Do I really need an agent?
I have wondered for some time on whether or not I needed an agent. Unfortunately, those who insist you need an agent are agents selling you agents. That conflict of interest left me wary for some time. I am not an agent and can honestly say…
Yes, in some cases, an agent can help. If you are shooting for the Big 5, absolutely, yes…get an agent. If you struggle with business sense, brush up, do your best to learn as much as you can and yes, get an agent.
An agent may be able to get you a better deal. Some publishers may lowball you and offer you a lower percentage than your book is worth. An agent can pitch your books to a publisher that only accepts submissions from agents, which opens up your options.

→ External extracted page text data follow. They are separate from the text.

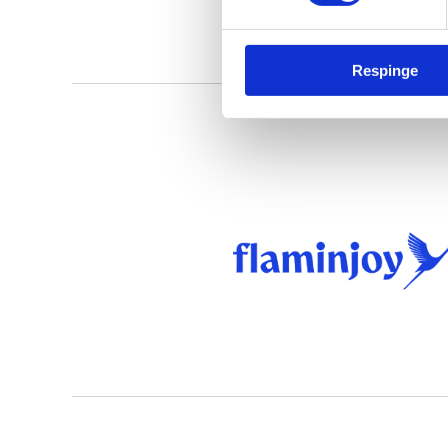
Respinge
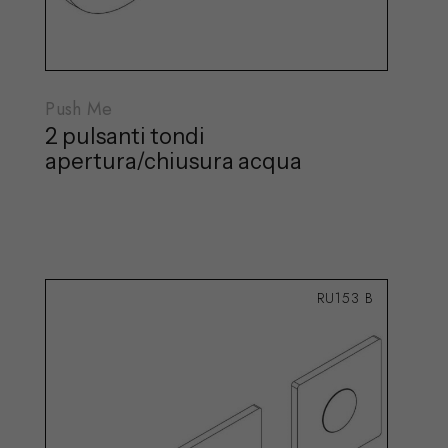
Push Me
2 pulsanti tondi
apertura/chiusura acqua
RU153 B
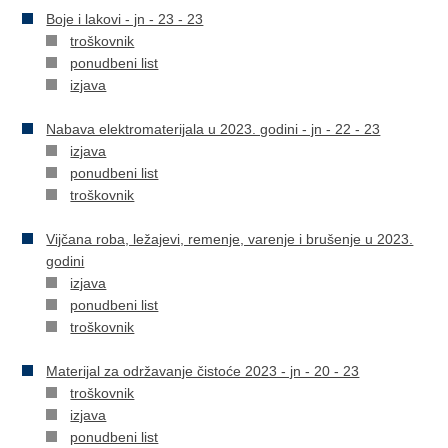
Boje i lakovi - jn - 23 - 23
troškovnik
ponudbeni list
izjava
Nabava elektromaterijala u 2023. godini - jn - 22 - 23
izjava
ponudbeni list
troškovnik
Vijčana roba, ležajevi, remenje, varenje i brušenje u 2023.
godini
izjava
ponudbeni list
troškovnik
Materijal za održavanje čistoće 2023 - jn - 20 - 23
troškovnik
izjava
ponudbeni list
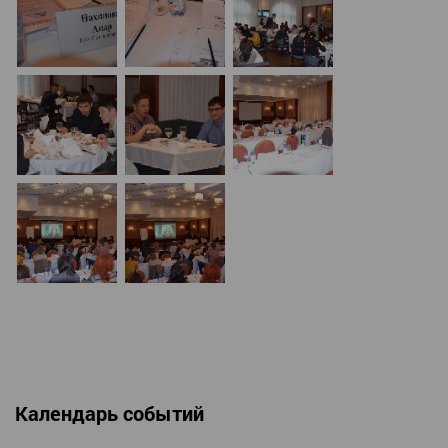
Календарь событий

An agent can hardball an editor on contracts and be the “bad guy” you may need at times. This is a business first and foremost. You do not want to bruise that tender relationship between editor and writer. For that, you’re going to need an agent.
In every instance I have heard of, where a writer published without an agent, an editor, colleague, someone ended up putting them in touch with an agent. I’m sure there are exceptions (there always are), I just haven’t seen one yet.
A friendly suggestion, before querying an agent be sure you thoroughly read their submission guidelines and, if they have it, their FAQ. Some of the best advice I have found for writing query letters came from an agent’s FAQ. Also, utilize google. Type in an agent’s full name followed by “interview” and read what they have to say. Most agents have given interviews and they reveal a lot.
Where do I find an agent?
…at this link. It updates almost daily and provides new agents looking for writers.
Writer’s Digest “Guide to Literary Agents” This book releases annually and is available at most major bookstores. It is usually around $30.00 and is the one expense I highly support. It includes “How to write a query letter” and everything you need to get started.
Google search “Literary agents”. Some sites provide a full list read to copy/cut/paste for your querying needs.
Use a spreadsheet to track who you submitted what to and when. Also, a “due date” is handy.
Be polite and professional. No matter, how great the writing and story are, you have guaranteed a rejection letter for yourself if you are rude.